[Collection entries]
^^^^^^^^

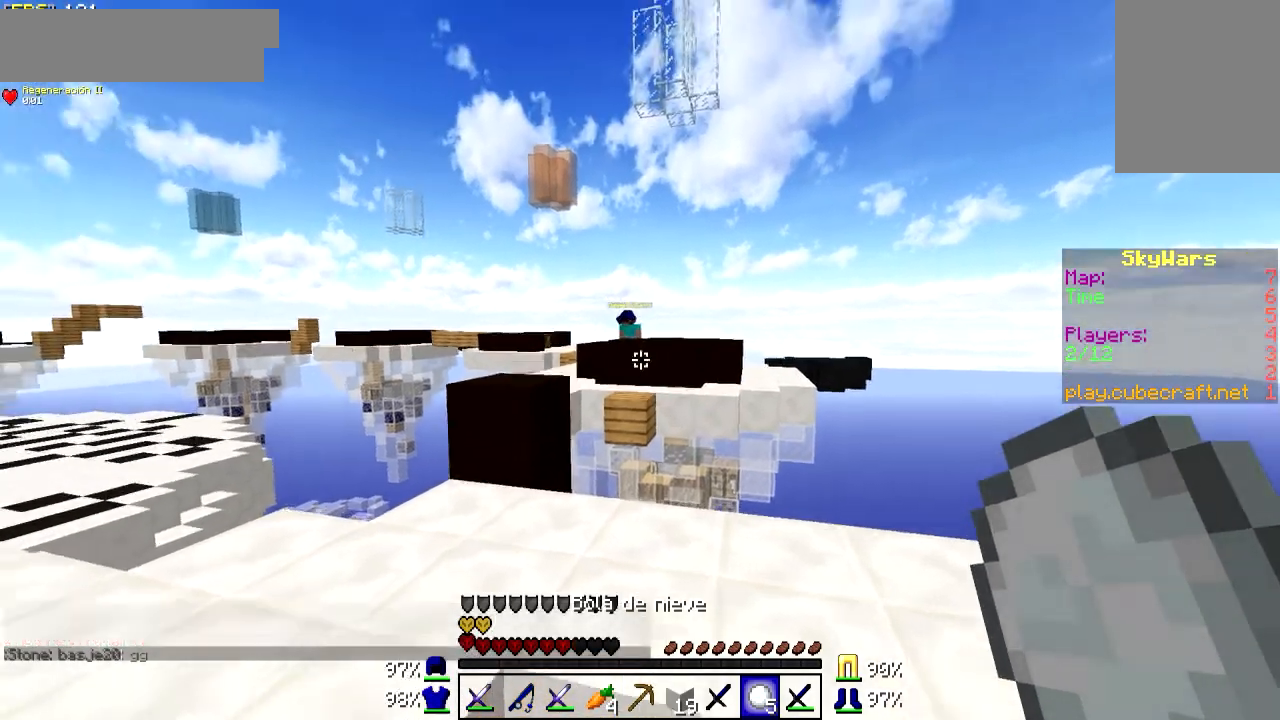
Gameplay with keyboard and mouse; each line is a JSON object with the keys and mouse buttons held at the frame after it. "events" lists presses ("down") and releases ("up") of "a", "d", "s", "w", "mouse_left" and "mouse_right" between this image and that frame as [ms after this image, input, new state], when the widget could be followed in between. "mouse_left", "mouse_right" = the "left", "right" buttons of the "mouse" list. No other keys are recorded. Fast repeated clicks can show as one long hold. Mouse movement is not recorded.
{"keys": [], "mouse": ["right"], "events": [[200, "d", "down"], [250, "w", "up"], [300, "mouse_right", "down"], [350, "d", "up"], [400, "mouse_right", "up"], [450, "mouse_right", "down"]]}
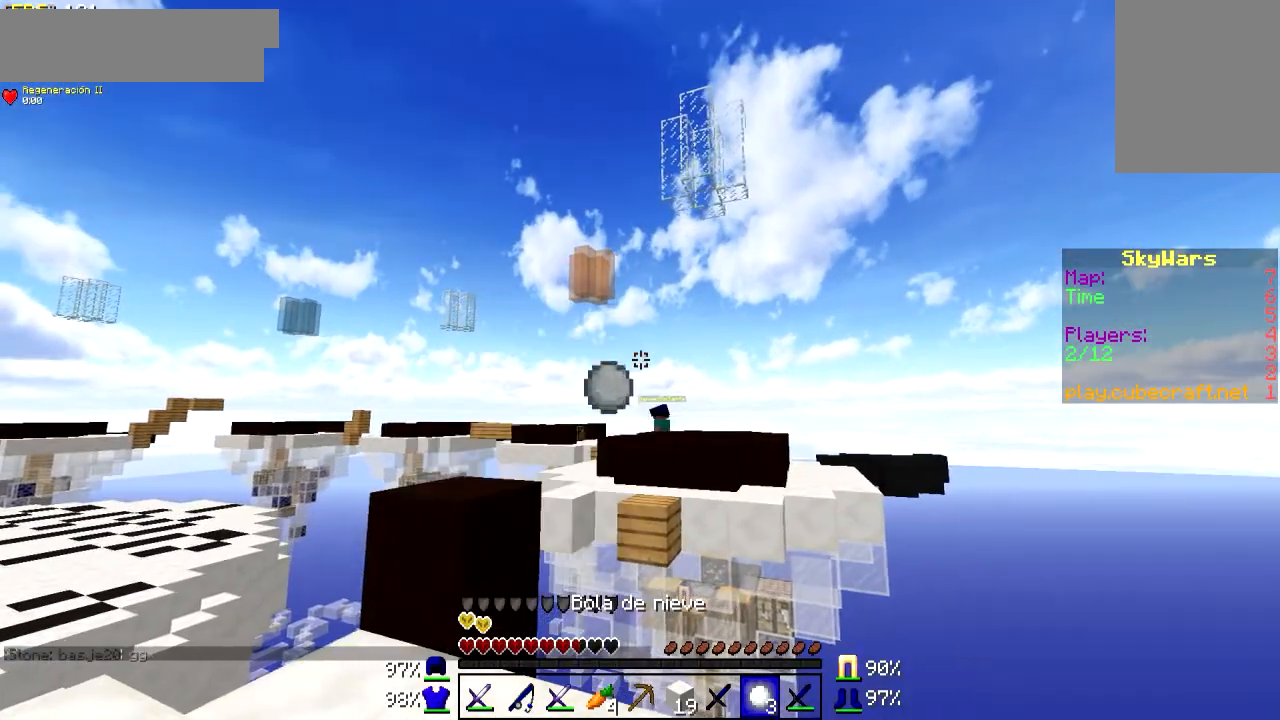
{"keys": [], "mouse": [], "events": [[150, "mouse_right", "up"], [250, "mouse_right", "down"], [300, "mouse_right", "up"], [400, "mouse_right", "down"], [500, "mouse_right", "up"]]}
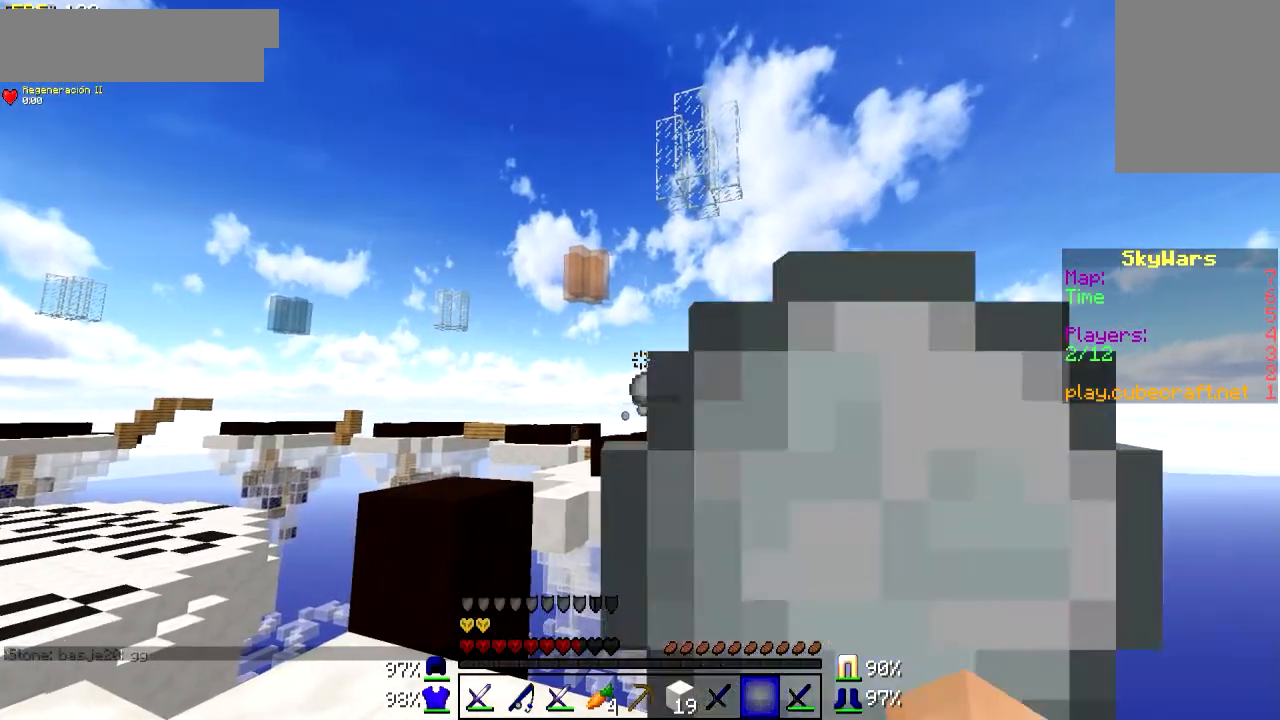
{"keys": [], "mouse": [], "events": [[50, "mouse_right", "down"], [150, "mouse_right", "up"], [200, "mouse_right", "down"], [300, "mouse_right", "up"], [400, "mouse_right", "down"], [450, "mouse_right", "up"]]}
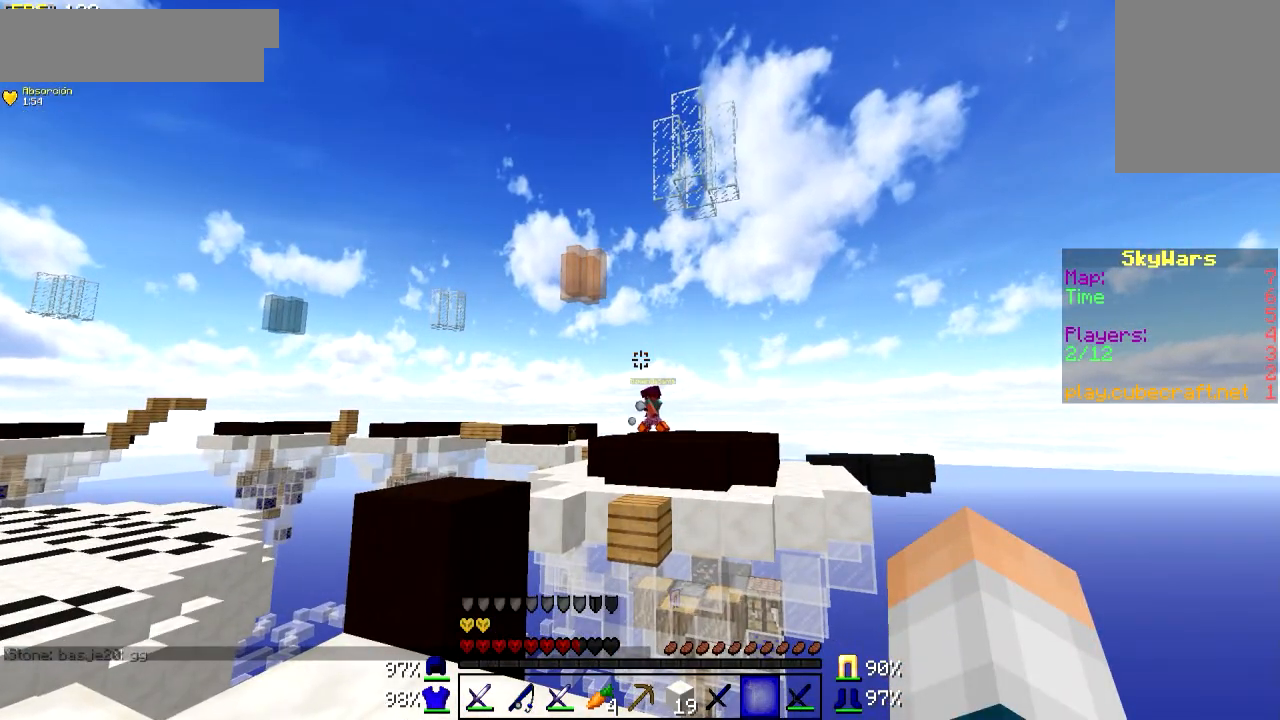
{"keys": [], "mouse": [], "events": []}
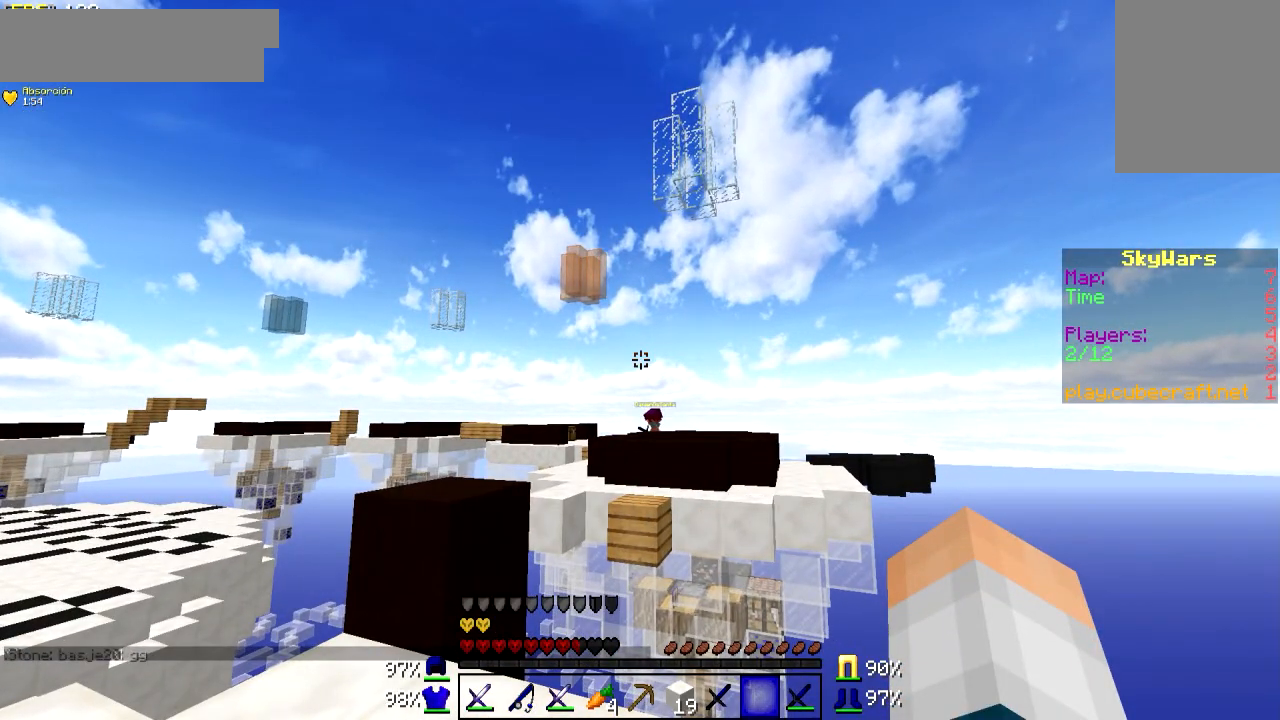
{"keys": [], "mouse": [], "events": []}
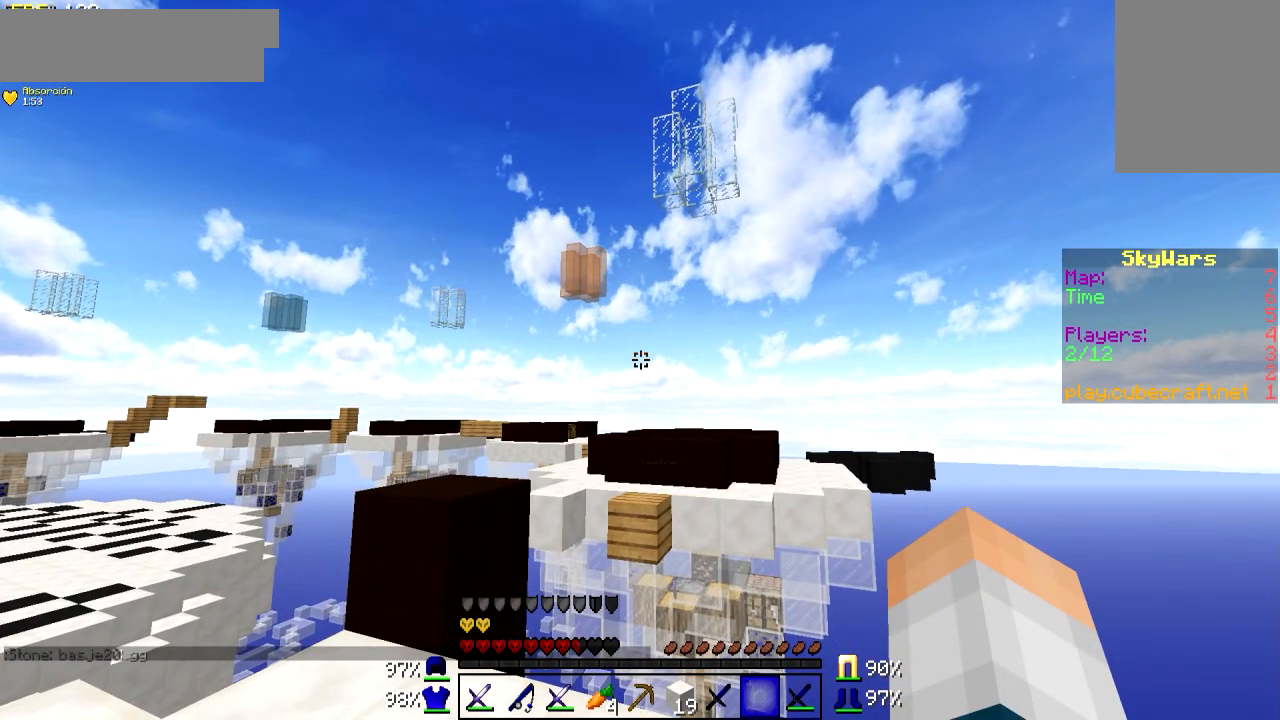
{"keys": [], "mouse": [], "events": [[217, "w", "down"], [367, "w", "up"]]}
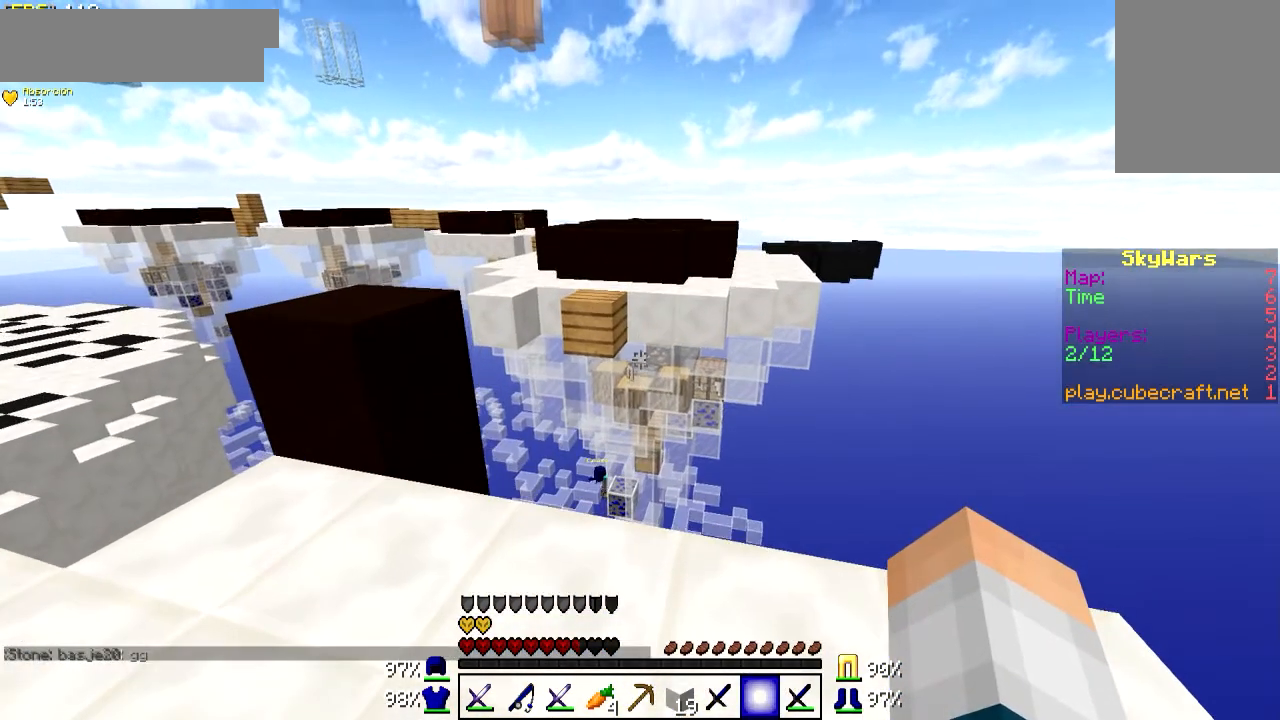
{"keys": ["d", "w"], "mouse": [], "events": [[117, "a", "down"], [267, "w", "down"], [317, "a", "up"], [467, "d", "down"]]}
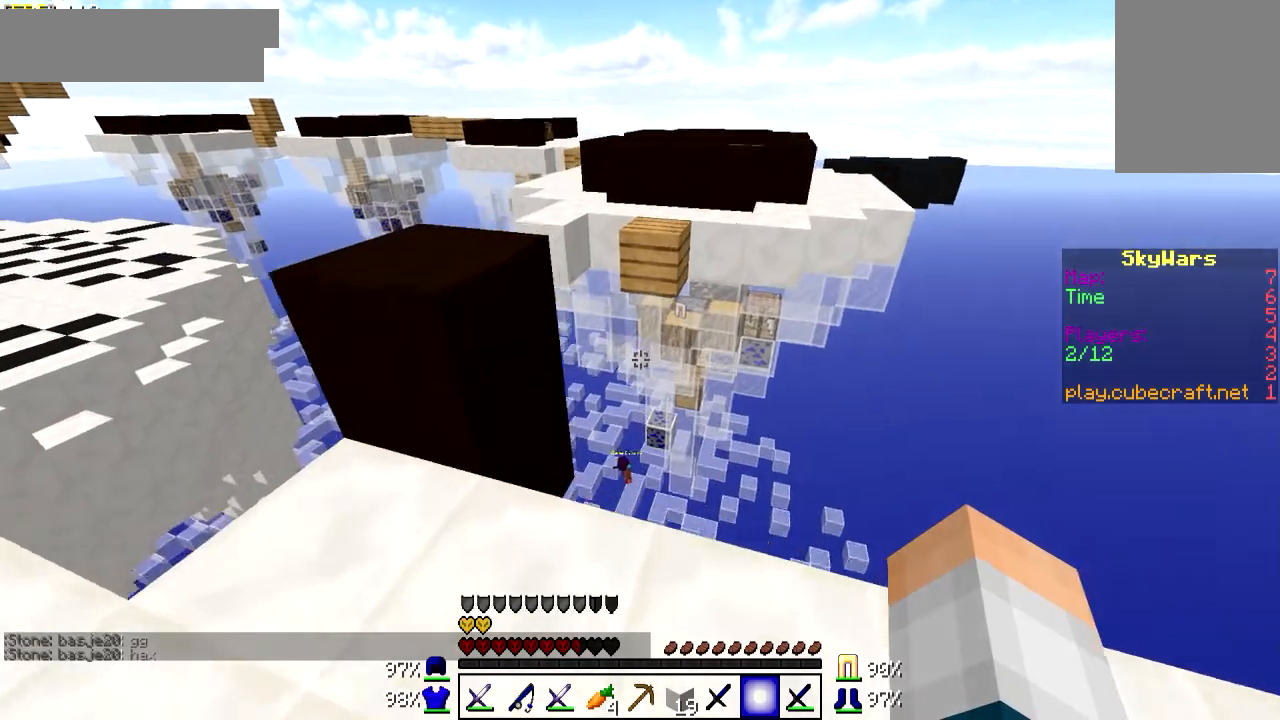
{"keys": [], "mouse": [], "events": [[117, "d", "up"], [217, "w", "up"]]}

^^^^^^^^

» **HOW TO COMPLETE THIS TASK**
Exact copy, no pictures: reproduce every entry shown above.

» **WRITTEN SOLUTION**
Gameplay with keyboard and mouse; each line is a JSON object with the keys and mouse buttons held at the frame after it. "events" lists presses ("down") and releases ("up") of "a", "d", "s", "w", "mouse_left" and "mouse_right" between this image and that frame as [ms after this image, input, new state], when the widget could be followed in between. "mouse_left", "mouse_right" = the "left", "right" buttons of the "mouse" list. No other keys are recorded. Fast repeated clicks can show as one long hold. Mouse movement is not recorded.
{"keys": [], "mouse": ["right"], "events": [[200, "d", "down"], [250, "w", "up"], [300, "mouse_right", "down"], [350, "d", "up"], [400, "mouse_right", "up"], [450, "mouse_right", "down"]]}
{"keys": [], "mouse": [], "events": [[150, "mouse_right", "up"], [250, "mouse_right", "down"], [300, "mouse_right", "up"], [400, "mouse_right", "down"], [500, "mouse_right", "up"]]}
{"keys": [], "mouse": [], "events": [[50, "mouse_right", "down"], [150, "mouse_right", "up"], [200, "mouse_right", "down"], [300, "mouse_right", "up"], [400, "mouse_right", "down"], [450, "mouse_right", "up"]]}
{"keys": [], "mouse": [], "events": []}
{"keys": [], "mouse": [], "events": []}
{"keys": [], "mouse": [], "events": [[217, "w", "down"], [367, "w", "up"]]}
{"keys": ["d", "w"], "mouse": [], "events": [[117, "a", "down"], [267, "w", "down"], [317, "a", "up"], [467, "d", "down"]]}
{"keys": [], "mouse": [], "events": [[117, "d", "up"], [217, "w", "up"]]}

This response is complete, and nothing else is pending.